Gracias Gustavo, yo tengo el tungsteno, pero con los tronillos de bronce para los efectos de prueba y fácil construccion, funciona


----------



## opamp (Jul 26, 2013)

Como te indica Gustavo Moreton la temperatura de los chisperos , luz blanca , esta por los 3000 grados centigrados y el bronce no te va ha durar mucho , el tungsteno o el tungsteno al torio es lo mas adecuado, los que trabajan con reles de potencia te pueden suministran las pastillas . Tengo entendido que los voltajes de arc son mas bajos en una TIG que en una stick, por ejemplo si sueldas con 100Amp con stick necesitas como 24V y solo 17V para TIG aproximadamente, al menos asi fabricabamos la hobart hace mas de 25 annos.


----------



## enderes (Jul 29, 2013)

esta exelente el plano lo que tengo dudas es como se usa la lata frecuencia ya que nunca use una tig.. osea es al momento del inicio de arco solamente para eso el pulsador de la torcha?

lo que no entiendo bien es lo que esta antes del transformador tr1? para que seria?

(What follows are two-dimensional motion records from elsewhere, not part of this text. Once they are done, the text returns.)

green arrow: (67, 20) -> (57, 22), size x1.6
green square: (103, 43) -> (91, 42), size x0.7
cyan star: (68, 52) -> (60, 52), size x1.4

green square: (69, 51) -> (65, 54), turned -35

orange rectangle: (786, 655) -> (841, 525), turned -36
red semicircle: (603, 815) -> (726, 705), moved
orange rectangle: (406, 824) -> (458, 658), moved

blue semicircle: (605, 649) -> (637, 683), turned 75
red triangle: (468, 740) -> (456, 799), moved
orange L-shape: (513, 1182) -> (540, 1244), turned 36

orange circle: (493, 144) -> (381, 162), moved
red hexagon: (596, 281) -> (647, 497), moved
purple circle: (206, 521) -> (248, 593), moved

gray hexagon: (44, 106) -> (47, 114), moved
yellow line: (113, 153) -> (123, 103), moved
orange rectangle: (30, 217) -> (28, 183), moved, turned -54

pienso hacer la unidad de altafrecuencia con un tranformador de fluoresente y dos bujias que piensan al respecto.. estara bien?


----------



## opamp (Jul 29, 2013)

Tr1 es el trafo de potencia , de soldadura , y para regular el amperaje de soldadura lo haces con los SCR que tienes en antiparalelo entre la red electrica y el primario del trafo Tr1 , necesitos un contol de disparo de los SCR( tiristores ).


----------



## enderes (Jul 29, 2013)

Mi soldadora tiene regulación de amperaje por núcleo de hierro así que eso no lo haría



opamp dijo:


> Tr1 es el trafo de potencia , de soldadura , y para regular el amperaje de soldadura lo haces con los SCR que tienes en antiparalelo entre la red electrica y el primario del trafo Tr1 , necesitos un contol de disparo de los SCR( tiristores ).



Tendría que poner un potenciómetro para regular el amperaje?


----------



## Ryderakg (Ago 23, 2016)

Yo tube el mismo problema pero yo no puse un fly back yo agarre un thyristor skkt y forme un dimmer con 6 filtro y luego lo rectifique con un puente de onda completa a 4 diodos de tornillo de 200 amp a 1200 v y al ultimo coloque la bobina de choke y la soldadora arranca desde mas abajo y es muy suece el arco espero les ayude


----------



## jesus mogollon (Ene 29, 2020)

Carlos Rodriguez dijo:


> Saludos Amigos, solicito ayuda para convertir una Soldadora AC/DC a TIG, Compré esta máquina pensando que servía para Tig, le compré la antorcha,elregulador etc, pero al probarla no suelda, me dicen que le hace falta una unidad de alta frecuencia, si alguno de uds. tiene un plano para constuir dicha unidad, agradecería su ayuda. No sé si sea solo eso lo necesario. De antemano gracias


buenas,el planos de generación de alta frecuencia es este;si lo puedes bobinar en un núcleo de ferrita es mejor y en el porta antorcha el suiche de encendido,como destellador usa dos bujias de carro con el alma de cobre,atornillados en un disipador de aluminio porque van a calentar mucho


enderes dijo:


> hola estoy haciendo lo mismo con mi soldadora de arco......me podrian pasar el diagrama de alta frecuencia


buenas,este es el esquema del generador,bobinalo en un núcleo de ferrita,y usa como centellador dos bujías de carro montadas en disipador de aluminio


----------